Exhibition Notes

Kolown operates in the streets of Cebu City. The conglomerate's practice is in the streets of the urban, engaging with a familiar public. It is an exercise within a city that is still highly connected with local traditions. Urban interventions dialogue with the areas in which they are developed in order to question, re-function and contest prevailing norms and ideologies, and to create new meanings, experiences, understandings, relationships and situations (Pinder, 2008). In Low Pressured Areas, Kolown invites us to calibrate our minds to think of the Cultural Center of the Philippines (CCP) as a pseudo city, as they calibrate their creativity to accommodate the context of a new public.
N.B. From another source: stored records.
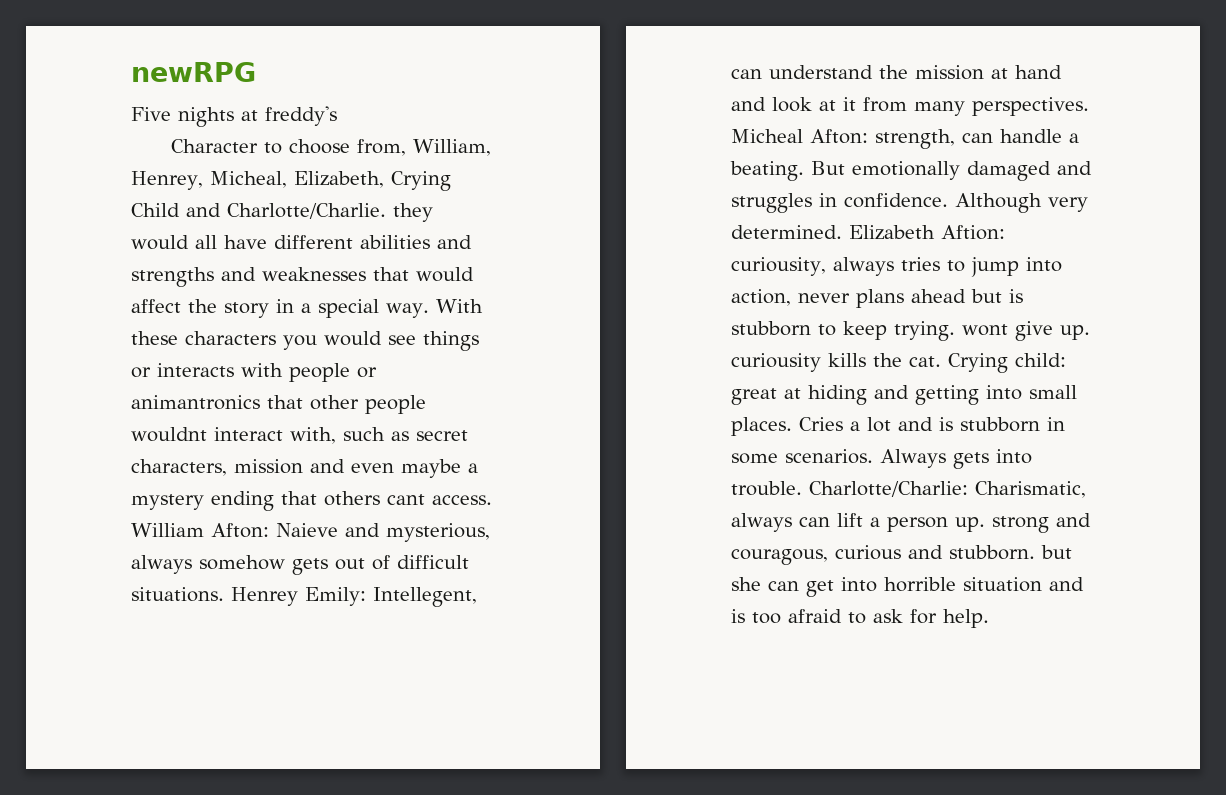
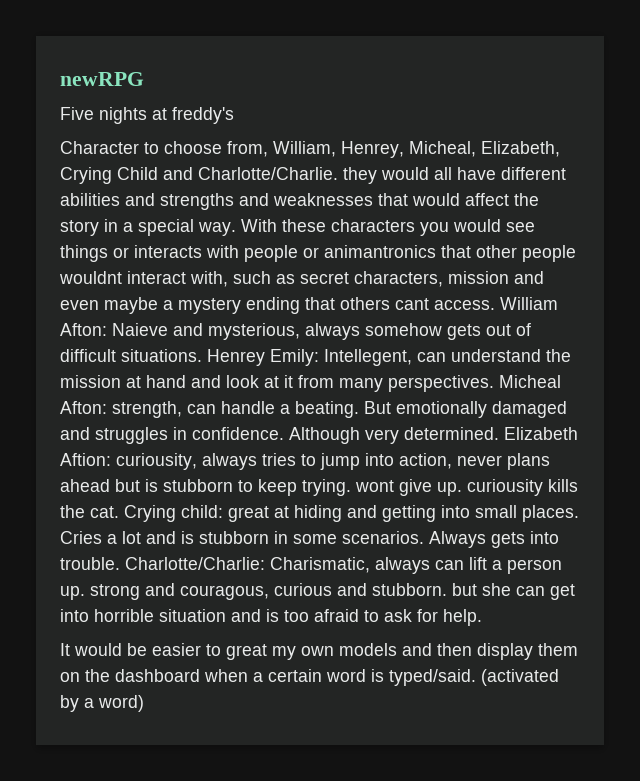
(989, 618) none -> [60,643,578,660] [60,669,559,686] [60,695,144,712] // It would be easier to great my own models and then display them on the dashboard when a certain word is typed/said. (activated by a word)

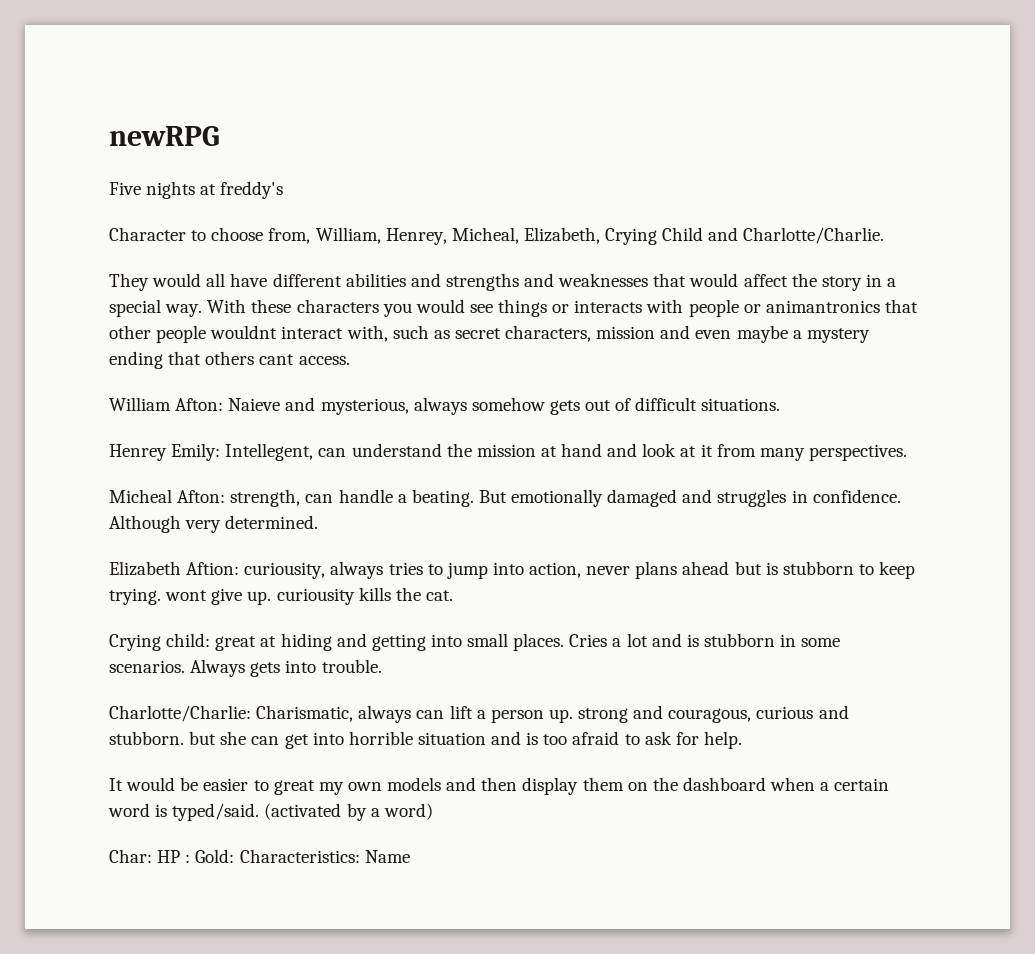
[343,167,377,184] they -> [109,273,149,291] // They
(495, 305) none -> (350, 360) //
(202, 355) none -> (781, 404) //
(494, 383) none -> (907, 452) //
(499, 433) none -> (319, 522) //
(119, 512) none -> (453, 595) //
(120, 563) none -> (382, 666) //
(144, 703) none -> [109,849,410,863] // Char: HP : Gold: Characteristics: Name

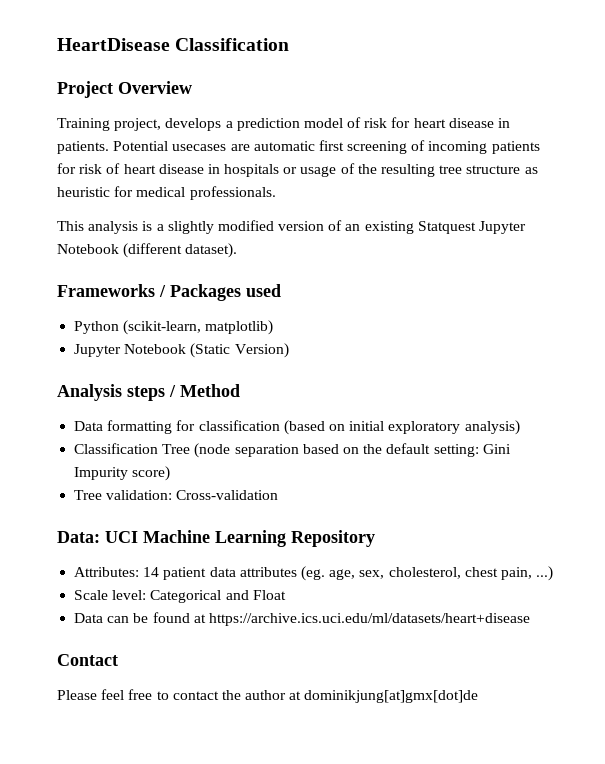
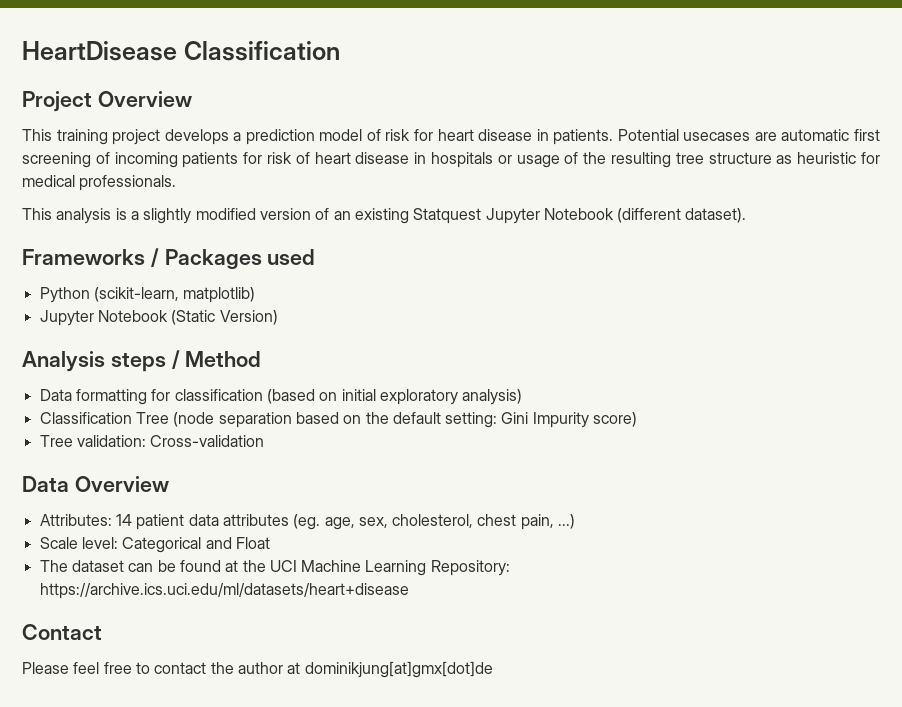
[57,118,162,131] Training project, -> [22,129,161,145] This training project
[57,530,375,547] Data: UCI Machine Learning Repository -> [22,476,169,492] Data Overview
[74,613,104,623] Data -> [39,560,124,572] The dataset
(206, 618) none -> [242,560,510,576] the UCI Machine Learning Repository:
The distinct ways in which street art is articulated and given form stems from its purpose and how it is organized in relation to how it is viewed and received. There is a process of inhabiting, allowing the subject and the space to converse, giving way to attempts to disrupt ordinary life in a playful and provoking confrontation. Street art, in a relational manner, aims to involve citizens in an artistically oriented active citizenship. How so? How come? If we navigate the CCP while considering it as a city, will Kolown’s exhibition be a catalyst for us to exercise active citizenship? This exhibition is an exercise where Kolown challenges their practice by working in clashing contexts, the city being an open arena with minimal restrictions versus a cultural institution with a set of bureaucratic procedures. What is shown in Low Pressured Areas reflects a kind of idealistic collaboration, but is also reflective of the times. As a community and a nation, we are called to be active citizens and to respond to our immediate environments. Are you an armchair activist or imprisoned by corporate slavery? Are you a willing victim of the capitalist system or an elitist snob? You may feel tension directed towards you in viewing the works, but despite that, you are still a citizen endowed with the right to reclaim a public space like our city or our CCP. In engaging with the exhibition by being critical of what issues are raised and having productive discourse about them, we are well on our way to practicing active citizenship.